Indexing Text and Visual Features for WWW Images

In this paper, we present a novel indexing technique called Multi-scale Similarity Indexing (MSI) to index image's multi-features into a single one-dimensional structure. Both for text and visual feature spaces, the similarity between a point and a local partition's center in individual space is used as the indexing key, where similarity values in different features are distinguished by different scale. Then a single indexing tree can be built on these keys. Based on the property that relevant images haves similar similarity values from the center of the same local partition in any feature space, certain number of irrelevant images can be fast pruned based on the triangle inequity on indexing keys. To remove the “dimensionality curse” existing in high dimensional structure, we propose a new technique called Local Bit Stream (LBS). LBS transforms image's text and visual feature representations into simple, uniform and effective bit stream (BS) representations based on local partition's center. Such BS representations are small in size and fast for comparison since only bit operation are involved. By comparing common bits existing in two BSs, most of irrelevant images can be immediately filtered. Our extensive experiment showed that single one-dimensional index on multi-features improves multi-indices on multi-features greatly. Our LBS method outperforms sequential scan on high dimensional space by an order of magnitude.

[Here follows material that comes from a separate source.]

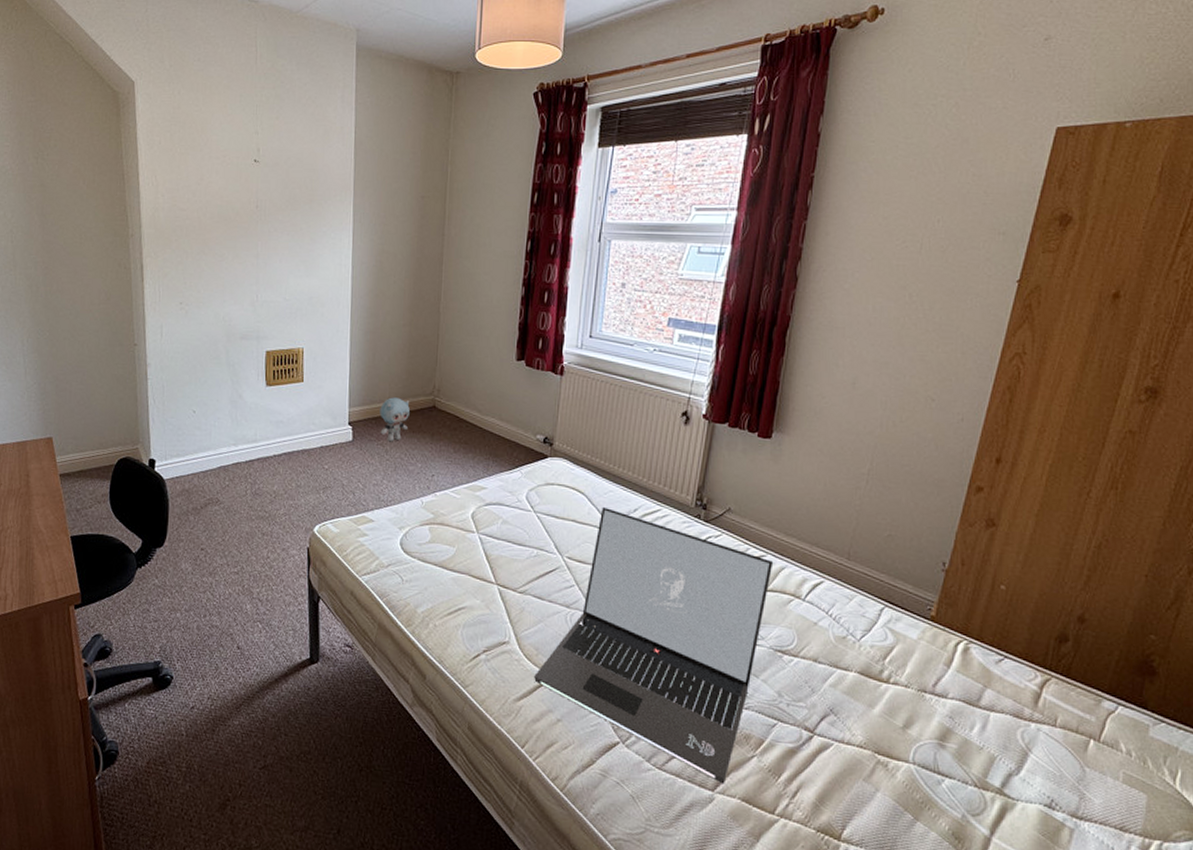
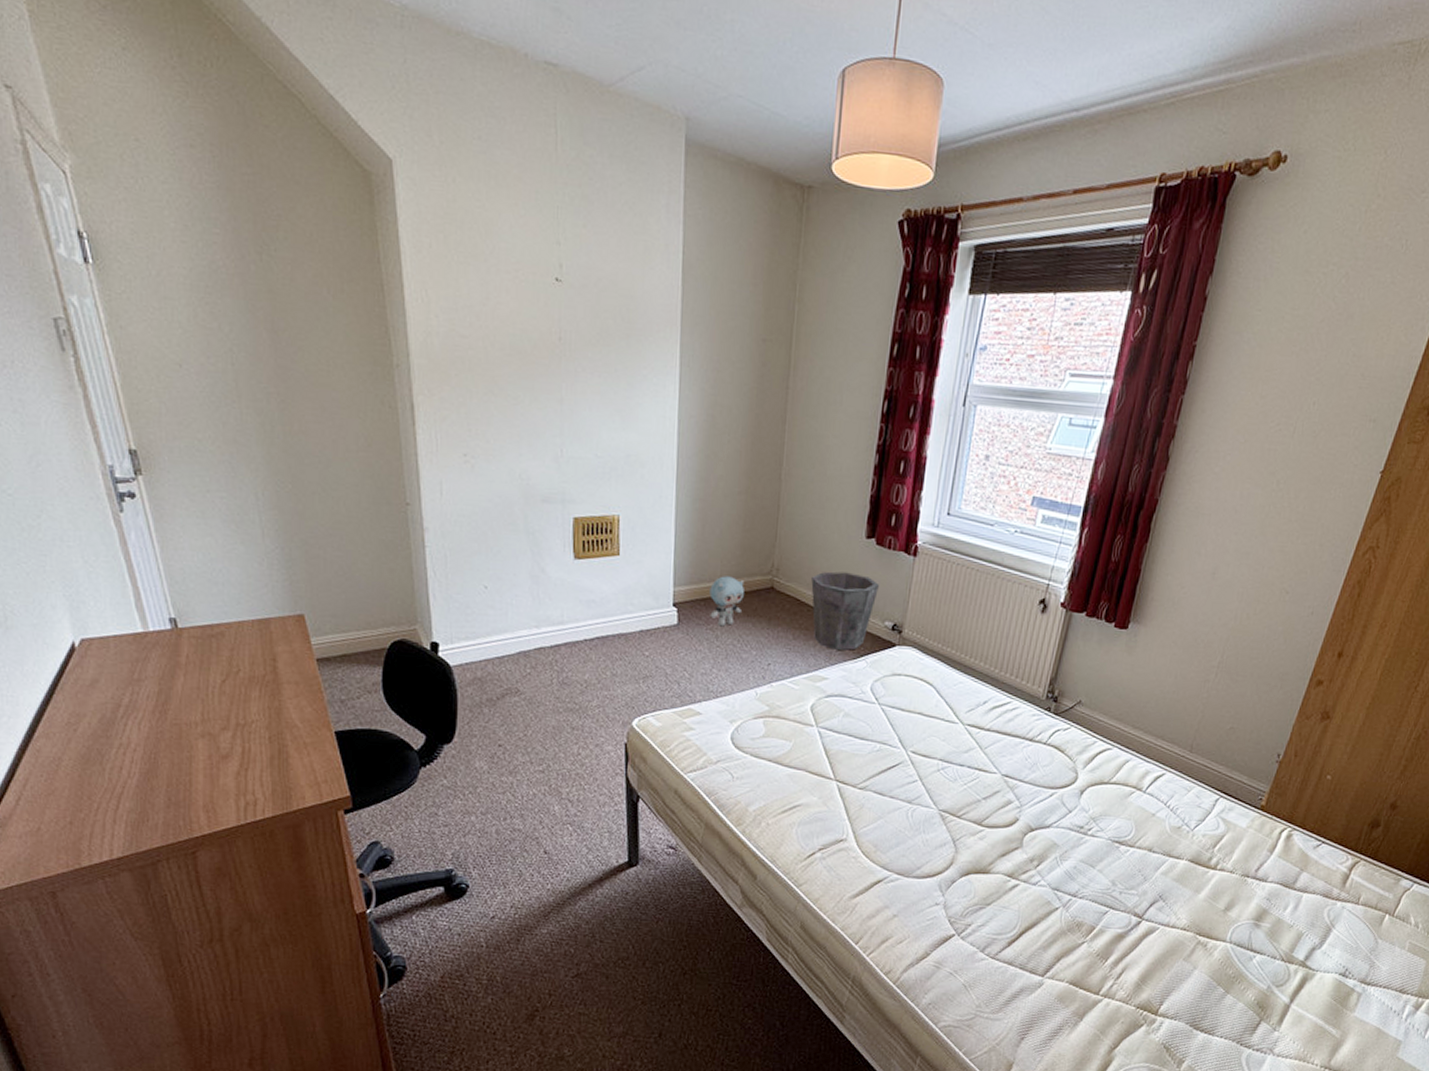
waste bin: none [469,391,530,462] -> present [811,571,879,650]
laptop: present [534,506,774,784] -> none [871,699,1119,970]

[1]  Oliver Günther,et al.  Multidimensional access methods , 1998, CSUR.

[2]  Clement T. Yu,et al.  Evaluating strategies and systems for content based indexing of person images on the Web , 2000, ACM Multimedia.

[3]  Sougata Mukherjea,et al.  AMORE: a world-wide web image retrieval engine , 1999, CHI Extended Abstracts.

[4]  Beng Chin Ooi,et al.  Indexing the Distance: An Efficient Method to KNN Processing , 2001, VLDB.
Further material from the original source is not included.